→ ASSIGNED TASK: Your task is to copy every line of the entries that contains "each".

Items listed in a dataset:
☆ ☆ ☆ ☆ ☆

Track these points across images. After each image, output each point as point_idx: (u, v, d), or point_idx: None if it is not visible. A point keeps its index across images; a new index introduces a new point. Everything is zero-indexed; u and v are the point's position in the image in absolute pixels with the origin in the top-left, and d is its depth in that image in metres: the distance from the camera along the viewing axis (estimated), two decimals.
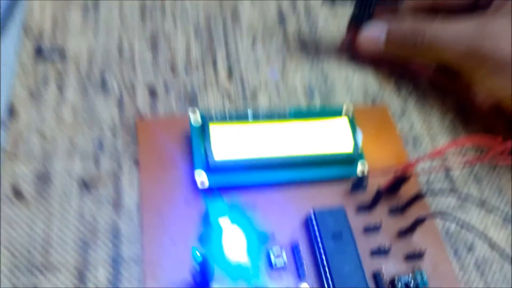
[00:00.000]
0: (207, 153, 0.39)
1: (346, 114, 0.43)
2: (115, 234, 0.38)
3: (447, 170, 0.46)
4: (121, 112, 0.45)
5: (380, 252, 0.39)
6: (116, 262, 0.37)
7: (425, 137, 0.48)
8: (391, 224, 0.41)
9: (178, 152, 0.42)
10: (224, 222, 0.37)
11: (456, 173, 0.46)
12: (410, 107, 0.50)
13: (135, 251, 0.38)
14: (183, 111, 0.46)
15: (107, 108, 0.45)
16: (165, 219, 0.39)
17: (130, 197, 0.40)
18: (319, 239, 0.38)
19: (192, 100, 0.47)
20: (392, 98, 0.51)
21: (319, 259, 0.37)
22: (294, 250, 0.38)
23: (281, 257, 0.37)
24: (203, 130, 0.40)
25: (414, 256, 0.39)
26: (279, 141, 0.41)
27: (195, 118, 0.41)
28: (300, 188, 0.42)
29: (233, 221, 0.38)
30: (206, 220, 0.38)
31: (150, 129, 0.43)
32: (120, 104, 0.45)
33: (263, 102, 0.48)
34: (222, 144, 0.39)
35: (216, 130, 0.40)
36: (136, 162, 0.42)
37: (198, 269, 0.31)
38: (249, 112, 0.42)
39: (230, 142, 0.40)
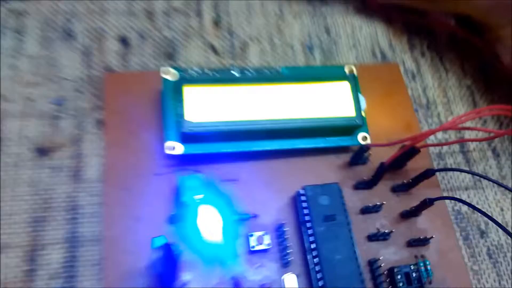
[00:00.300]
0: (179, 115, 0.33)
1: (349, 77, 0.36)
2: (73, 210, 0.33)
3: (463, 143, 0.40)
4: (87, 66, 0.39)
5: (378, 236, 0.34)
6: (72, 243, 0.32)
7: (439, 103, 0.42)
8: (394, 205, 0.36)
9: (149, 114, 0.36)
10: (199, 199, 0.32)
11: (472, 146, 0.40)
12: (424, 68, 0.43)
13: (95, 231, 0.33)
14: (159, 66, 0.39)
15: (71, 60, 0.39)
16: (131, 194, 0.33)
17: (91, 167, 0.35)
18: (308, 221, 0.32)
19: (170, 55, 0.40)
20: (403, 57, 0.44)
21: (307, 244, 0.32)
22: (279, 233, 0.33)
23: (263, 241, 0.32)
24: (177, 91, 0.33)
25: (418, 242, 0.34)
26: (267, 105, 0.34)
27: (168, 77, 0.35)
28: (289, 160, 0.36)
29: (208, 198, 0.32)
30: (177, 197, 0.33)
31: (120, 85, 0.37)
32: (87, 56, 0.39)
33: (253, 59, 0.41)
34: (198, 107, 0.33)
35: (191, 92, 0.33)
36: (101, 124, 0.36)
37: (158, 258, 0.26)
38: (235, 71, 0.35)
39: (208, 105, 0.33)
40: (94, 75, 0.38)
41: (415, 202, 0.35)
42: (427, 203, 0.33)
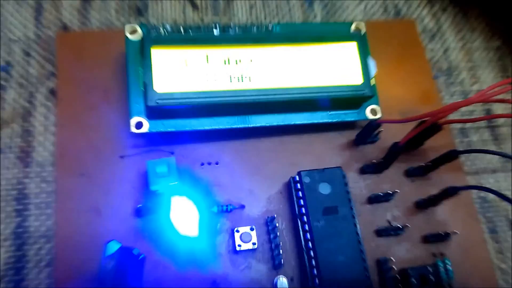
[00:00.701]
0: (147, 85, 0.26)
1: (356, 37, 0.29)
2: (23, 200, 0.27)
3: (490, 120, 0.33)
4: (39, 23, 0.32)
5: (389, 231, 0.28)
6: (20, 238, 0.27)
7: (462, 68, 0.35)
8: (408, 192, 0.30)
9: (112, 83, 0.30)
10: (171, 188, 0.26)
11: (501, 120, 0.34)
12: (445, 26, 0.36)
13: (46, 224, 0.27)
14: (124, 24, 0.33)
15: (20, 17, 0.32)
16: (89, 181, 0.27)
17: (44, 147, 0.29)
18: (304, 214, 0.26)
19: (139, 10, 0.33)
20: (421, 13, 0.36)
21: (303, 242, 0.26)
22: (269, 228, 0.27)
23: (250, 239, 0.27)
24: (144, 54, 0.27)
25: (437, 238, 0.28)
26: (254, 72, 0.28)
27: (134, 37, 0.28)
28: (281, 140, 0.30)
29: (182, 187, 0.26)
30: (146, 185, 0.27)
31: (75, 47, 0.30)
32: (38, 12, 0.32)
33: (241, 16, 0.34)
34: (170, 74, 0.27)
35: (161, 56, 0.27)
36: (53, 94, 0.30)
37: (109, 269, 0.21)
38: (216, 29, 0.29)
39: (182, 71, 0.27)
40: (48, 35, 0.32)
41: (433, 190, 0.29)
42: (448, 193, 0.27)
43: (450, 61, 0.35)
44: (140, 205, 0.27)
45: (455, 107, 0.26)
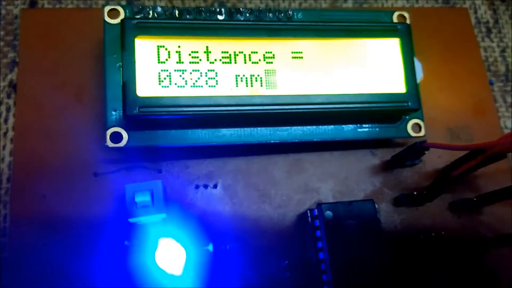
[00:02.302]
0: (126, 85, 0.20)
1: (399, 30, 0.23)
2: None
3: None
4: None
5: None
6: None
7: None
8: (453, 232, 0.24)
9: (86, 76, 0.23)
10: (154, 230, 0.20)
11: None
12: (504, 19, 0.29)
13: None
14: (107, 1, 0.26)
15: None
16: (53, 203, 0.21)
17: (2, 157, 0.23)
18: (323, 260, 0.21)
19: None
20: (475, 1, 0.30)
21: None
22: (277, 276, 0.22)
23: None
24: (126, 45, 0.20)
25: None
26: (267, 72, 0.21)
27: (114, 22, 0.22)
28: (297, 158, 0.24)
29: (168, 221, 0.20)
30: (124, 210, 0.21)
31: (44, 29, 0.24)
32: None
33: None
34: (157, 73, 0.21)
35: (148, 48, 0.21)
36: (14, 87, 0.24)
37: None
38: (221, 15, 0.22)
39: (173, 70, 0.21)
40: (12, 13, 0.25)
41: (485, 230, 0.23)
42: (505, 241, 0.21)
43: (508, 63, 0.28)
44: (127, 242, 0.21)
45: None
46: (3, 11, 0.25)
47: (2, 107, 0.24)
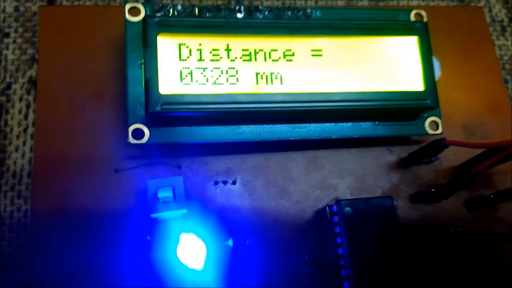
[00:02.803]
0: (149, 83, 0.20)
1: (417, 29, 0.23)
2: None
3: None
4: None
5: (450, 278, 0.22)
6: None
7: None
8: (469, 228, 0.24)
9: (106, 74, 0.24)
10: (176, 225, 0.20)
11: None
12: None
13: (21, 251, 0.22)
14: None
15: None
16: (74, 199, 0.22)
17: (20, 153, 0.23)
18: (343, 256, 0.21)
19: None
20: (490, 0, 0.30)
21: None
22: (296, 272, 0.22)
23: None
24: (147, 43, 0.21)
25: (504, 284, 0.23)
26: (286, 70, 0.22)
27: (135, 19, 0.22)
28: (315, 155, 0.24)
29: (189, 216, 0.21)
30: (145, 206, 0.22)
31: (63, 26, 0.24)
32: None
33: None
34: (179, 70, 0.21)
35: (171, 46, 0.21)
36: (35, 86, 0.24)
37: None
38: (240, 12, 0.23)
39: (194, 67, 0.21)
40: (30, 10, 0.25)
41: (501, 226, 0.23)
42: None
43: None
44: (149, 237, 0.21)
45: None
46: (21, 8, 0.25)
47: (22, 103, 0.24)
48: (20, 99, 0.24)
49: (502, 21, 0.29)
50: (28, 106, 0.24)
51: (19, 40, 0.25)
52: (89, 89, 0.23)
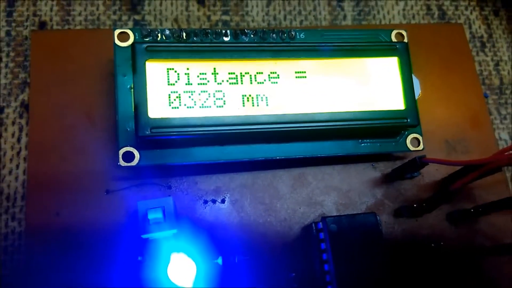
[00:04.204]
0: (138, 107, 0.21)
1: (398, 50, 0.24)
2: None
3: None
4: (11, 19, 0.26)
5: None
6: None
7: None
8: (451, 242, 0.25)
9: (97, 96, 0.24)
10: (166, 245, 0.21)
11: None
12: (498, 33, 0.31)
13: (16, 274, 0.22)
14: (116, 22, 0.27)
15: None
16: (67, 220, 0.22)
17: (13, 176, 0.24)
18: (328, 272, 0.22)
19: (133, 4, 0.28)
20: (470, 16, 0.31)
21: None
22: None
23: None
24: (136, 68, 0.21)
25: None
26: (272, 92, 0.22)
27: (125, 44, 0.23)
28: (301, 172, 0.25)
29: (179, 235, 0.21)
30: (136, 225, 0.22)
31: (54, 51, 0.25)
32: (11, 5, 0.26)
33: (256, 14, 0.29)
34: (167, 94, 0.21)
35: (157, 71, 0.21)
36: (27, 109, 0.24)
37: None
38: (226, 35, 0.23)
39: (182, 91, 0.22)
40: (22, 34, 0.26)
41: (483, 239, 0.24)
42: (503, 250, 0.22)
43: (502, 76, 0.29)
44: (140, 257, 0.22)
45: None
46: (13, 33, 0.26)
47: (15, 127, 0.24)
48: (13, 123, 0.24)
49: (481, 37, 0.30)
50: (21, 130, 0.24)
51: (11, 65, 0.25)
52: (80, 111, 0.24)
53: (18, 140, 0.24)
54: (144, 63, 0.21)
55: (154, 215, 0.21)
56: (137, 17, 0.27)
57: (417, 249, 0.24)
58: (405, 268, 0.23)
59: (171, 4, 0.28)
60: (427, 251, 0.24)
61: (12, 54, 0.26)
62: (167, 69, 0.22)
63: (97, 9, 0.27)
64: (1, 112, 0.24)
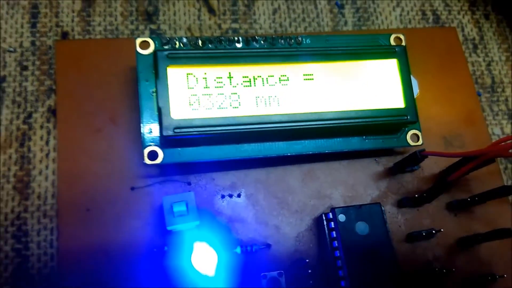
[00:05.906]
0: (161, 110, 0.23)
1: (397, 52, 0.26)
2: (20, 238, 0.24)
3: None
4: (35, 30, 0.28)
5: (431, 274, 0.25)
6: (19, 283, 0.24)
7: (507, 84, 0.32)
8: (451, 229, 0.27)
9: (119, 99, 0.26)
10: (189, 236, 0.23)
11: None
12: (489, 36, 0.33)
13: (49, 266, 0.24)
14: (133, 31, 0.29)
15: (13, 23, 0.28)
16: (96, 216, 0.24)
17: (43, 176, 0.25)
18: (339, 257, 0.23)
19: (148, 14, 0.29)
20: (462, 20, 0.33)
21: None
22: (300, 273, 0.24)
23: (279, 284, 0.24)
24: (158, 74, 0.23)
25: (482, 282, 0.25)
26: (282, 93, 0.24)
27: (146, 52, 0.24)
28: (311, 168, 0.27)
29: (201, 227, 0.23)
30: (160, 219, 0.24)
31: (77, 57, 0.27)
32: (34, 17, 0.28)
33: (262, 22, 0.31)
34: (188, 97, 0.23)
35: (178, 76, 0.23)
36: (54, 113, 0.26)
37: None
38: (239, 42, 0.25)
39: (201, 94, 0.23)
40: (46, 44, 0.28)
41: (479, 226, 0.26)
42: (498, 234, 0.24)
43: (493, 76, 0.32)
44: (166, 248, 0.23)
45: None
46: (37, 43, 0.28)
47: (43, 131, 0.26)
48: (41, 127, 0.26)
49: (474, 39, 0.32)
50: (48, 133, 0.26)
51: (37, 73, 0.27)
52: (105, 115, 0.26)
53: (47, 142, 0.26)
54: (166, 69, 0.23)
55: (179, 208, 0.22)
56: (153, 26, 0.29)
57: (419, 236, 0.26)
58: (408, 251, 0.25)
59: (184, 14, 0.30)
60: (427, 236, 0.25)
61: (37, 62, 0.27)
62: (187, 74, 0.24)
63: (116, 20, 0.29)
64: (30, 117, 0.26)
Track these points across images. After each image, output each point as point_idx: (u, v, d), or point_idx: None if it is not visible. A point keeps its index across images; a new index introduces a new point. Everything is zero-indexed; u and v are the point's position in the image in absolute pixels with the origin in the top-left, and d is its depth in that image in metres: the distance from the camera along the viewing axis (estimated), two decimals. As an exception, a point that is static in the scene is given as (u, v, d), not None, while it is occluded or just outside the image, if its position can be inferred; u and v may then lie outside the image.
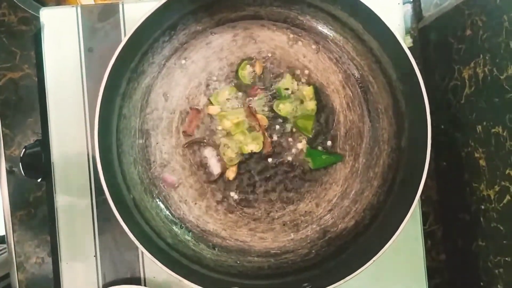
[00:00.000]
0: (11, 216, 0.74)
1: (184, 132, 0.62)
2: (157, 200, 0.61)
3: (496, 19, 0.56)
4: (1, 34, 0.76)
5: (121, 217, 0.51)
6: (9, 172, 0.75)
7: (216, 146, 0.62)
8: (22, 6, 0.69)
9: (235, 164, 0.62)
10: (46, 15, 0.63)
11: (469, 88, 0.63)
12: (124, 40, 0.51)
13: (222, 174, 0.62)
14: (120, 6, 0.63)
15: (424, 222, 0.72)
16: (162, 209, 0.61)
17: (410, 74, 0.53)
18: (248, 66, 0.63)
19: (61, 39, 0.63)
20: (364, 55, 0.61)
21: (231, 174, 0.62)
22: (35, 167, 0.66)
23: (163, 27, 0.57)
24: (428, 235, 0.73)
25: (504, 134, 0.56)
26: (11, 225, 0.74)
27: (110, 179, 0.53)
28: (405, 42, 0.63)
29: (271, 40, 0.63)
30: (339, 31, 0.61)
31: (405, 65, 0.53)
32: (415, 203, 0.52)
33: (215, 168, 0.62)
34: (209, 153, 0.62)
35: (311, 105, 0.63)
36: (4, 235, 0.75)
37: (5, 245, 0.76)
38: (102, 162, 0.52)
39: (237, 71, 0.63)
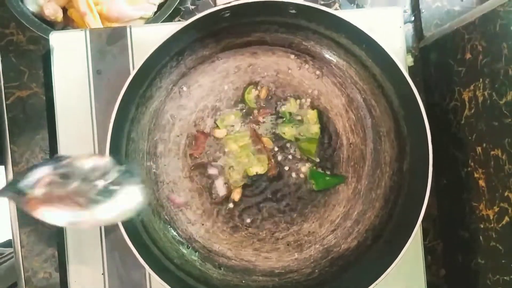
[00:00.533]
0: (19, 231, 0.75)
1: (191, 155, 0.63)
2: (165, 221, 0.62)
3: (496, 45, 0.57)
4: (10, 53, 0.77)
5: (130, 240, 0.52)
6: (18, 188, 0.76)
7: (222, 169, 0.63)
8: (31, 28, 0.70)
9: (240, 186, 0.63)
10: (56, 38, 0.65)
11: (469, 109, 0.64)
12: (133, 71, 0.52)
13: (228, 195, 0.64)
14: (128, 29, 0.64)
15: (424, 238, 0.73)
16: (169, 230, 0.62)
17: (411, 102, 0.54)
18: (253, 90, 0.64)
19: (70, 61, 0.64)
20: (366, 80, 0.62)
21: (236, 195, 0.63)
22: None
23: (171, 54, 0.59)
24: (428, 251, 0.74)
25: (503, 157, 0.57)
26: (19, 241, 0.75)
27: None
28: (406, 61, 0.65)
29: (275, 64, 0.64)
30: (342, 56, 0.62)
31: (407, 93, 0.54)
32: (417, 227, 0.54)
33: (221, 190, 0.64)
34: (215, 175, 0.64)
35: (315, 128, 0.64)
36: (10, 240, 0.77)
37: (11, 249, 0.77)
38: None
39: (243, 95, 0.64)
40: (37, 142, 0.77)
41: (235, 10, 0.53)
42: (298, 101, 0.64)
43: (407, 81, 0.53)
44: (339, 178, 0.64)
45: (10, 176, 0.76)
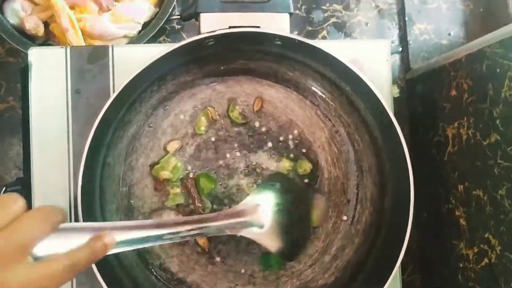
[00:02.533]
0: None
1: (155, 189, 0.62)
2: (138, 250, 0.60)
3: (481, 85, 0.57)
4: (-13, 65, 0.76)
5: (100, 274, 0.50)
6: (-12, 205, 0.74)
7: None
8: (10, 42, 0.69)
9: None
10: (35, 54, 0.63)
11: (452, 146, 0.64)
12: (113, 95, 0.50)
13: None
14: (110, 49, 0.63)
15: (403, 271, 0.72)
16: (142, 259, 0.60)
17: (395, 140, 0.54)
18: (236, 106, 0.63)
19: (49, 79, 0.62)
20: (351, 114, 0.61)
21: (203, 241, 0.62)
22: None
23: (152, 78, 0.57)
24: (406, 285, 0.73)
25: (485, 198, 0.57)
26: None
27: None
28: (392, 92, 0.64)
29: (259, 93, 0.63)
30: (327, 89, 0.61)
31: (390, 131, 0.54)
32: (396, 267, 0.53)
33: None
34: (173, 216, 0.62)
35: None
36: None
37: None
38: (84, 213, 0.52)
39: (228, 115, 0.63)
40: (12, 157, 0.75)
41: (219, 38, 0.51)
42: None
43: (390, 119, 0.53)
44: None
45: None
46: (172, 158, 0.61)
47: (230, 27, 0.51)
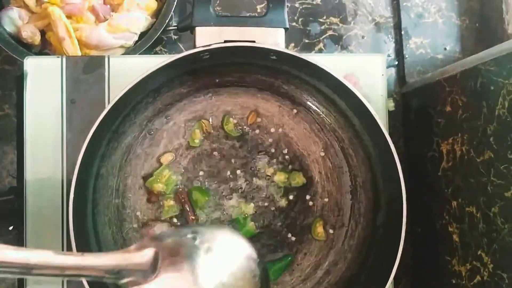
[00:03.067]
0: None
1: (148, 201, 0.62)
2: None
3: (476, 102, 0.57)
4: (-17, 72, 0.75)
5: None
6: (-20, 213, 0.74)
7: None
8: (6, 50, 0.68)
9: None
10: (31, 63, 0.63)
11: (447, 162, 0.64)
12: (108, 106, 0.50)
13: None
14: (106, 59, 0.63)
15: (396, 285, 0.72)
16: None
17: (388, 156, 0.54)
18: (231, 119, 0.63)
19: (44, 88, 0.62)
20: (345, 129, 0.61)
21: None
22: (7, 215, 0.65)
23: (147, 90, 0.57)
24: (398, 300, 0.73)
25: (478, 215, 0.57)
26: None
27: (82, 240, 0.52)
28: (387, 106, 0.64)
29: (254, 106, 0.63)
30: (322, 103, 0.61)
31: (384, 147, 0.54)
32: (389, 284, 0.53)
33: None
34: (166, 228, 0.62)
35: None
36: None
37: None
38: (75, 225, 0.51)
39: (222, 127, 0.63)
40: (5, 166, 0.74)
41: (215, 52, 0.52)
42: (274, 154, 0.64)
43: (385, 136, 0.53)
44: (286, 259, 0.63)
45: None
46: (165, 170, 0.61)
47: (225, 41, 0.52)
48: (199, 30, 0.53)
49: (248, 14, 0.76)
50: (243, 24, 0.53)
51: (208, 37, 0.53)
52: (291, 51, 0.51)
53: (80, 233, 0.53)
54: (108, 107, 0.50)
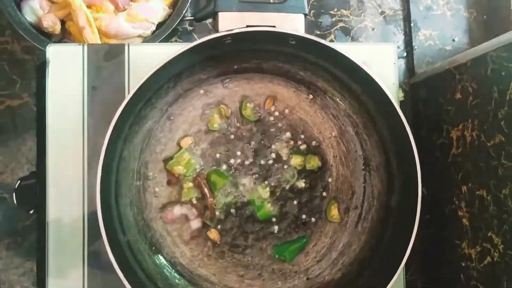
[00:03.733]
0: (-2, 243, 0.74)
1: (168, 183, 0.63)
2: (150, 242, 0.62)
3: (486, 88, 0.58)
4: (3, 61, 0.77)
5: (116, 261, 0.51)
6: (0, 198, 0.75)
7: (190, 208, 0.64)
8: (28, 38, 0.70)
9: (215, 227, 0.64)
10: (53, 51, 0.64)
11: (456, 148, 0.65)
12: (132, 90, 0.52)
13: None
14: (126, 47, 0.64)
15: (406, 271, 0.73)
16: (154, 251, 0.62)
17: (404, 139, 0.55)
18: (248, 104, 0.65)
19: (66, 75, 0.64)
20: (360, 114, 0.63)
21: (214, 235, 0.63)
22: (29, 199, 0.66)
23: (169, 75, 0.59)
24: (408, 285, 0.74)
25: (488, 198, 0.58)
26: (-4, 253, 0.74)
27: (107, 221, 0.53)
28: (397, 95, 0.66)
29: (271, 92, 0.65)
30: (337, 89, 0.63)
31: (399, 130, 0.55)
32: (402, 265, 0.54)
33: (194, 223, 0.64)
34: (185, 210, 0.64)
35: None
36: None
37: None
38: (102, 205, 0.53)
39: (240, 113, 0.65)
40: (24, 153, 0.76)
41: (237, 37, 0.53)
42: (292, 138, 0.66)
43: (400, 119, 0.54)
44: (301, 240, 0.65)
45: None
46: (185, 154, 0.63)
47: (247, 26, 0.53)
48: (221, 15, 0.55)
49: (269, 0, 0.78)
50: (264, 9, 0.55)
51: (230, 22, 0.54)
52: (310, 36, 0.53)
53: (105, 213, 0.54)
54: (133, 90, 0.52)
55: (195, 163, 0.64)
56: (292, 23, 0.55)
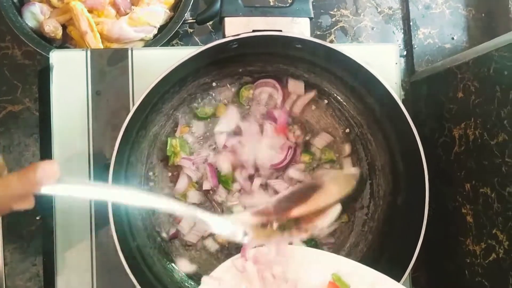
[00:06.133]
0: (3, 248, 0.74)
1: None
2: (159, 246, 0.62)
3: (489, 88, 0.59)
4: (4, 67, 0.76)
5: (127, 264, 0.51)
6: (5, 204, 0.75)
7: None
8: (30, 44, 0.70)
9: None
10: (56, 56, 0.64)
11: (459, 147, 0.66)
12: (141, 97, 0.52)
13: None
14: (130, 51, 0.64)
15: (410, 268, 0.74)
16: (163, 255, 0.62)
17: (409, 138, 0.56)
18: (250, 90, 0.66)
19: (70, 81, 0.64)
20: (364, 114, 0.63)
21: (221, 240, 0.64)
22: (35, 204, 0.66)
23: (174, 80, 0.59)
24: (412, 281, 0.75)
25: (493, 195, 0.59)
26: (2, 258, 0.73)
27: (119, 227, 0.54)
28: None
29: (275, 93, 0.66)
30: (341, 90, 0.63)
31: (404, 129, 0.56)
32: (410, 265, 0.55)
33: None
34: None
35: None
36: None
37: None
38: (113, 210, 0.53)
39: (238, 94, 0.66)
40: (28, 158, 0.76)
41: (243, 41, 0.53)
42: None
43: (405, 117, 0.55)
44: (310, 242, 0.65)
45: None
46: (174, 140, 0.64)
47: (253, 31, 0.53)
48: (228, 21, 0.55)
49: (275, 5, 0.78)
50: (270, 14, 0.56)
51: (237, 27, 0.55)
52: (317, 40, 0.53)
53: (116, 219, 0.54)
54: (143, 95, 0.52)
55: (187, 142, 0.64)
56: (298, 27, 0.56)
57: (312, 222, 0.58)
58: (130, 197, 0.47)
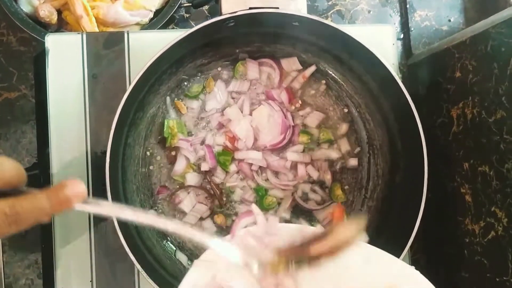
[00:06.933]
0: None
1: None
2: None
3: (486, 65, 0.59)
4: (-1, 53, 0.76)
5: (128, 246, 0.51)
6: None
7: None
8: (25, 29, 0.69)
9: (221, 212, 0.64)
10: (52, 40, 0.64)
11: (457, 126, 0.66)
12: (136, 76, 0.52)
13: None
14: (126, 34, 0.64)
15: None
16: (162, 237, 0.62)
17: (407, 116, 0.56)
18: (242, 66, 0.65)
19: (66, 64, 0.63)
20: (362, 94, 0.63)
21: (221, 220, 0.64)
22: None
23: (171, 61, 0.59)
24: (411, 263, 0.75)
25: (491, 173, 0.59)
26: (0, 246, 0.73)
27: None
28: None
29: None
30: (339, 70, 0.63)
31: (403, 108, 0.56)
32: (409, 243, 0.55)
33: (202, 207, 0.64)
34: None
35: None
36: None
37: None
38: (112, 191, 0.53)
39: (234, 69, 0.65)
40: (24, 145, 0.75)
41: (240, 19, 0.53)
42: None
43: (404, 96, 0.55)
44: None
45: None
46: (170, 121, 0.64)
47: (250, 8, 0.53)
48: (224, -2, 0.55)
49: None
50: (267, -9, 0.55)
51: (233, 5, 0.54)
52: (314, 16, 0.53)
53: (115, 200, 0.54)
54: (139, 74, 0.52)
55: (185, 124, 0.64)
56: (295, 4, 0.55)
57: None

☆ ☆ ☆ ☆ ☆

→ RESULT FOR THIS TASK:
Track these points across images. After each image, output each point as point_idx: (u, v, d), or point_idx: None if it is not visible. A point keeps its index across images; a new index introduces a new point. Everything is zero-indexed; u and v are the point's position in the image in absolute pixels with the origin in the top-left, and d is its depth in that image in metres: the distance from the camera along the viewing axis (estimated), two decimals.
Track these points across images. After each image, output each point as point_idx: (u, v, d), or point_idx: None if it is not visible. A point keeps its index across images; a new index introduces a new point. Everything is zero-indexed; u and v are the point's position in the image in absolute pixels with the origin in the top-left, and d is its depth in that image in metres: the distance from the camera along the viewing axis (estimated), two decimals. As an exception, a point that is static in the scene is given as (u, v, d), not None, while it is occluded or just outside the image, if its position can be inferred; u and v may then lie outside the image.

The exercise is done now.